Obituary:
Vanya Exerjian (1960-2004)
The unexpected and shocking death of Vanya Exerjian with her father at her Heliopolis flat brought dozens of friends and family to the entrance of the building on Tuesday afternoon. The funeral took place at the Armenian Church on Thursday, with a brief mass on Saturday.
A remarkably talented actress known across Egyptian households for a popular tissue paper advertisement -- "soft, strong and full of tenderness" ran the slogan -- Exerjian had played the lead in El-Warsha Theatre Company's production of Tawfik El-Hakim's Rosasa fil-Qalb (Bullet in the Heart) last year. Though a bad cold eventually prevented her from travelling with the troupe to France, where she was to participate in an upcoming production premiered there, she was as active as ever at Video 2000, the production company at which she was one of two partners, and to which she devoted most of her energy in the last few years. She was also reportedly to have a main role in an upcoming film by one of her oldest friends, "those serious filmmakers we grew up knowing", as she liked to describe them. After an extended period of uncertainty following personal troubles, Exerjian was back in shape -- excited, cheerful, energetic and effortlessly sociable. As an audience member who demonstrated the principle of audience participation to perfection, she often brought verve and humour to El-Warsha performances.

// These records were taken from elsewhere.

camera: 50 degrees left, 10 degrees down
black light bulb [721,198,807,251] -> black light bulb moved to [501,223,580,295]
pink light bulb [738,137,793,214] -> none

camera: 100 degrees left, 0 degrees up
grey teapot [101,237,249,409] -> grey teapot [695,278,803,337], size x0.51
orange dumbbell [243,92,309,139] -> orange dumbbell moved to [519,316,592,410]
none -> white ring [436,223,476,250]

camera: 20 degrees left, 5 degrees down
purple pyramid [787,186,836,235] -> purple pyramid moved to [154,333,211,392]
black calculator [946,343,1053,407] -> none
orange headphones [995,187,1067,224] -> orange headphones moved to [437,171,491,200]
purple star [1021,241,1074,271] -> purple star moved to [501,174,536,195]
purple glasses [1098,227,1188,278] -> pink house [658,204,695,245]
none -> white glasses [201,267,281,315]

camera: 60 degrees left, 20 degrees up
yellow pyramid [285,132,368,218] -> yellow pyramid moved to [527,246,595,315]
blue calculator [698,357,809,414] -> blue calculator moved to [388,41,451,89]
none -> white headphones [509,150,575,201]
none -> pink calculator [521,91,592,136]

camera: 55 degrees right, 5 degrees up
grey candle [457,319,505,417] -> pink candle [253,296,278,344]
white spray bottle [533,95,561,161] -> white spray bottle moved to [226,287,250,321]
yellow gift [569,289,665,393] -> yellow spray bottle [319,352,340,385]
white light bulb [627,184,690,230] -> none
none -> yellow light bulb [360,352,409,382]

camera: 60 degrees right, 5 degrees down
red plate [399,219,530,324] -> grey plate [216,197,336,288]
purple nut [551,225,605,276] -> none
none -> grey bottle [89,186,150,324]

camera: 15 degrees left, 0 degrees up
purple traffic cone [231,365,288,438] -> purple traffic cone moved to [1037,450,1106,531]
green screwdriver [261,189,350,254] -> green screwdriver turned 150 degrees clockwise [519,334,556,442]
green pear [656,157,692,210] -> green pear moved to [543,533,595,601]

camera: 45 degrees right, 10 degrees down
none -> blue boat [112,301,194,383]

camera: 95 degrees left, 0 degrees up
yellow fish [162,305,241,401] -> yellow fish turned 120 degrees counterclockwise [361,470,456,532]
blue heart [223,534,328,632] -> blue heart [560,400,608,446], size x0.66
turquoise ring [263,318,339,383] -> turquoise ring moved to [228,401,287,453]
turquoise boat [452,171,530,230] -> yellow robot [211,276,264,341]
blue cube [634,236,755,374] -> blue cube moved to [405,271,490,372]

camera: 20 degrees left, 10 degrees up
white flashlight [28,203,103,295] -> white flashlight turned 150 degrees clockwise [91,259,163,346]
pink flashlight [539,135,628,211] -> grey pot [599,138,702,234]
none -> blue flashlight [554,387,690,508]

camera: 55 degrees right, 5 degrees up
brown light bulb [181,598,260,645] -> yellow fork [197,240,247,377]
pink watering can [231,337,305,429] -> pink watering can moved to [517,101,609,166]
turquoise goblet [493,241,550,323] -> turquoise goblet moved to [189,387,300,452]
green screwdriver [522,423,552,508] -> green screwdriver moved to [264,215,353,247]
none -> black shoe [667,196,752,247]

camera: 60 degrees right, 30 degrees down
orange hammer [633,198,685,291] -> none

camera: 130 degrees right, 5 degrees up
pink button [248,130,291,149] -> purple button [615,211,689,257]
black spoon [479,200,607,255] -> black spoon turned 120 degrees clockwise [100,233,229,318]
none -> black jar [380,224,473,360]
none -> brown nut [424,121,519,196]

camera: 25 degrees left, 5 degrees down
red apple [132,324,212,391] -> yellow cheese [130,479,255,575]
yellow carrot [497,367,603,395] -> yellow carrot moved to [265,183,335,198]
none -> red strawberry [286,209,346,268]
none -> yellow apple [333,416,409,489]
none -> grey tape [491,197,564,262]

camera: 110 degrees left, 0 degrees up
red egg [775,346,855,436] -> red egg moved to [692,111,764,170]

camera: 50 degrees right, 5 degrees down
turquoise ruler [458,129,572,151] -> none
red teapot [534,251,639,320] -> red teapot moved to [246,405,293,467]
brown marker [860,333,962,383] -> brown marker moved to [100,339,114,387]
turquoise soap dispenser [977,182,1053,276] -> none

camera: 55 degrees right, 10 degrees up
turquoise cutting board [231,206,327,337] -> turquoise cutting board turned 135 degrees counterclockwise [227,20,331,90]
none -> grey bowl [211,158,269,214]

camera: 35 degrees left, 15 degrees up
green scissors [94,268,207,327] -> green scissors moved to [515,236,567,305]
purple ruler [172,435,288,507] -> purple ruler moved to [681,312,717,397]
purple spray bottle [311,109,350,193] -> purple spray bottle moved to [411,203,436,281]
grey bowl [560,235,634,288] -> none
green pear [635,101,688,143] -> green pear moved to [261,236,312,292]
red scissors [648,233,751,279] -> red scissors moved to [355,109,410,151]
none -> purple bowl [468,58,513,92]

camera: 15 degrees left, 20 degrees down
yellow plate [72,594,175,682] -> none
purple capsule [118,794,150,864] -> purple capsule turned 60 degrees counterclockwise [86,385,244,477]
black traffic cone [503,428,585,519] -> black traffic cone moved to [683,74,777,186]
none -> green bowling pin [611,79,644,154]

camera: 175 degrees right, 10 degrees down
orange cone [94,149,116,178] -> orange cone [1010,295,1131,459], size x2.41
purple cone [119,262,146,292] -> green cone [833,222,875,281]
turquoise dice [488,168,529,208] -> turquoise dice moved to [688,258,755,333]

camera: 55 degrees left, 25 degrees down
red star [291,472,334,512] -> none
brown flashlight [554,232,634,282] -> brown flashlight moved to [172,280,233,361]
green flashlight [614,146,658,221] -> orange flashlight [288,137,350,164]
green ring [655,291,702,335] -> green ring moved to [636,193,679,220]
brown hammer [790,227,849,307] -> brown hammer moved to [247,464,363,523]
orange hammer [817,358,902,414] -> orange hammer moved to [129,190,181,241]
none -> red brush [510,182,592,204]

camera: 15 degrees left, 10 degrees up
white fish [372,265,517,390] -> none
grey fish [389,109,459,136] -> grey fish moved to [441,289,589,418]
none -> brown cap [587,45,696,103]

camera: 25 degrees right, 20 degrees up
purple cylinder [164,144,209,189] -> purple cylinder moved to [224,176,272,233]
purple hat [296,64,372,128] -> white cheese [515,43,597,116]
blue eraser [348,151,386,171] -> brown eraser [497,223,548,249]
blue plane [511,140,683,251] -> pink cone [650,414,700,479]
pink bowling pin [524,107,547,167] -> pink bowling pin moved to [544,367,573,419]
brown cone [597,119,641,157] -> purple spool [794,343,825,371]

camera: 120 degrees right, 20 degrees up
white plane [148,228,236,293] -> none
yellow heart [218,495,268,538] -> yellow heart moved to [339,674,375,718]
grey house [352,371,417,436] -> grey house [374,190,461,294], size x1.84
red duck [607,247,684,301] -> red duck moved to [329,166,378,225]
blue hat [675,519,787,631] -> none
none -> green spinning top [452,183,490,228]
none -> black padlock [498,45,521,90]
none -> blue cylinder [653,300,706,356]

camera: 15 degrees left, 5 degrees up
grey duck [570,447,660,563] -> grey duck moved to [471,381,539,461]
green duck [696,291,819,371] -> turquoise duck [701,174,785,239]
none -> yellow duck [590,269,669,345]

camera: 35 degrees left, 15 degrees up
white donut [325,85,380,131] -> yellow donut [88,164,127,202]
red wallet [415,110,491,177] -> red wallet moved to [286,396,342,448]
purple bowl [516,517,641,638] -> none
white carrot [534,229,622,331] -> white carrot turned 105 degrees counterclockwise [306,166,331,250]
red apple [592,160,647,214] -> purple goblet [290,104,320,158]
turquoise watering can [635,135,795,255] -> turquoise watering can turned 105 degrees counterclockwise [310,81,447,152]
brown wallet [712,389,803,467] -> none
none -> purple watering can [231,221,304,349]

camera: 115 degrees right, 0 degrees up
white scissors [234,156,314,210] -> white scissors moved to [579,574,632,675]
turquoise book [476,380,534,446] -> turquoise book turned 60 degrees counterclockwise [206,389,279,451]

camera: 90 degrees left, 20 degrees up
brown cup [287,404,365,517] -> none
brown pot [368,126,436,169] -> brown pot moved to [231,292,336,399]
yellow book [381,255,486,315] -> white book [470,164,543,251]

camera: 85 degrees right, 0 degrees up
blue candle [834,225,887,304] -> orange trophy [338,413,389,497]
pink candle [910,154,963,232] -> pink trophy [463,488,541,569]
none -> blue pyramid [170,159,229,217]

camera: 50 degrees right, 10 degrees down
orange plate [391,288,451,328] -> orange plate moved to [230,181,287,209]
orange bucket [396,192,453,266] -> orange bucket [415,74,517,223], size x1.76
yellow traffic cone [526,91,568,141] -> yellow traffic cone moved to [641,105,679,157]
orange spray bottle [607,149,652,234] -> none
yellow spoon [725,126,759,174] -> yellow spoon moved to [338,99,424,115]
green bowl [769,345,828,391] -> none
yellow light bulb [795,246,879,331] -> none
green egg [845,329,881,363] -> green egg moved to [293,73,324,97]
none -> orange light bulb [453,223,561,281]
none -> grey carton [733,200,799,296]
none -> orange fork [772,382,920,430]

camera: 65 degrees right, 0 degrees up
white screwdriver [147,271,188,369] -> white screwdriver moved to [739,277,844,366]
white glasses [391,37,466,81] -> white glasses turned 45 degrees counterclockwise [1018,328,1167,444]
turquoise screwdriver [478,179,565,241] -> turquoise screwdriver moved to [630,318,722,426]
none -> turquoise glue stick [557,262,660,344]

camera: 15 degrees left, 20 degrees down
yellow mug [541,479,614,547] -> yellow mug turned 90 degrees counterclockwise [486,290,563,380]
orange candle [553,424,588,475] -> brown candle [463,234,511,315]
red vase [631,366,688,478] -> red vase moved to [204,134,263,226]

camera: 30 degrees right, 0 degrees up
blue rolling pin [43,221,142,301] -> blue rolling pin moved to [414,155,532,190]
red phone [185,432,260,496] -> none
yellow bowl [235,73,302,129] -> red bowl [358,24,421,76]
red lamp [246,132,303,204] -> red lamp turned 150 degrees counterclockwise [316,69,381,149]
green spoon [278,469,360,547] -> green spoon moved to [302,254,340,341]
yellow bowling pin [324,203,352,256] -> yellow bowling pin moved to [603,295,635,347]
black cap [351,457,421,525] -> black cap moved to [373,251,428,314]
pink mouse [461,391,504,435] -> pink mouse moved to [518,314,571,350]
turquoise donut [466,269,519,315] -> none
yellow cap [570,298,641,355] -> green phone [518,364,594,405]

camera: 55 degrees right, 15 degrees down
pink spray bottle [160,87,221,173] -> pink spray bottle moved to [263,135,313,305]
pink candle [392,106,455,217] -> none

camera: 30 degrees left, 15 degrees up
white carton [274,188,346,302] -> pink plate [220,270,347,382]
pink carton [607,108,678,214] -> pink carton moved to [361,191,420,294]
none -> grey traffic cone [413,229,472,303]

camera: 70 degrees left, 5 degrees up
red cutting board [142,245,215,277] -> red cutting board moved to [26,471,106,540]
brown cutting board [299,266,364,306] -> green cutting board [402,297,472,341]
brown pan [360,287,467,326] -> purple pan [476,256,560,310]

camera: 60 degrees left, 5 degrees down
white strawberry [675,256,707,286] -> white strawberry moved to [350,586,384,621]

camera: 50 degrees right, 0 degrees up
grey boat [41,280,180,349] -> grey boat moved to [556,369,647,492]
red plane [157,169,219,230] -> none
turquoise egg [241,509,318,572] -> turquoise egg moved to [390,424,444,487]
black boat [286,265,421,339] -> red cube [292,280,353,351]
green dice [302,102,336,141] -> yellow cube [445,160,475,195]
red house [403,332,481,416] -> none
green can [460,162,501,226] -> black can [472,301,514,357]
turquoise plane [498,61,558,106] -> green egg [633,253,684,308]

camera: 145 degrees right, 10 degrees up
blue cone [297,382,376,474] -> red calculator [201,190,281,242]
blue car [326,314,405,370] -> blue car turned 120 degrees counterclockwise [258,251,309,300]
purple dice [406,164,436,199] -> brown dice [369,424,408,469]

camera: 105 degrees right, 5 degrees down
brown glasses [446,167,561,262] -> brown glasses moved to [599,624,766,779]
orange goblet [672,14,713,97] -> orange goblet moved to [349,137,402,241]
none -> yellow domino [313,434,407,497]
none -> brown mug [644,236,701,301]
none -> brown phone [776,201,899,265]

The only daughter of an Armenian-Egyptian couple from the town of Erzerum in Anatolia, Exerjian graduated from the American University in Cairo (AUC), where her passion for theatre found expression in numerous performances including Tennessee Williams's A Streetcar Named Desire and Pirandello's Six Characters in Search of an Author. She was a founding member of Zassy, a puppet theatre company that originated at AUC, and went on participating in its activities until the early 1990s, the time during which she made a string of brief if often outstanding appearances in films directed by Youssri Nasrallah, Zaki Abdel- Wahab and the late Radwan El-Kashef. Having led a more or less sheltered life within the Armenian community until she enrolled at AUC, Exerjian spoke of "a widening of horizons" brought about by her student life and subsequent involvement with the AUC theatre -- a process which joining El-Warsha in 1989 made all the more intense, bringing about contact with people from all walks of life and from every sector of Egyptian society: Upper Egyptians, street performers, Student Movement activists... Exerjian participated in all three of the company's full- scale performances: Dayren Dayer, Ghazir El- Leil (Tides of Night) and Ghazl El-A'mar (Spinning Lives). She played an Armenian resident of a Minya town as well as the Upper Egyptian incarnation of Khadra, the mother of the hero of the Beni Hilal epic. After finding herself embroiled in too many administrative tasks, Exerjian extracted herself from her commitment to the troupe, playing the lead in The Last Walk, a cycle of Alfred Farag plays directed by Dina Amin and performed at Wekalet Al-Ghouri, before Rosasa fil-Qalb.
She was a film and advertisement producer and child psychologist (the subject she studied at AUC) as well as an actress. Though she maintained excellent relations with many members of the Armenian community, the vast majority of her friends were Egyptian. Due to her devotion to theatre, her social life ranged far and wide, often bringing about a radical change of scenery, but wherever she went Exerjian took with her her dramatic voice, temperamental disposition and spectacular presence -- qualities that endeared not only her but the whole of the Armenian diaspora to people with whom she interacted. She was born in Cairo and grew up in Heliopolis, where she continued to live till the end of her life, visiting Armenia for the first time in 1978.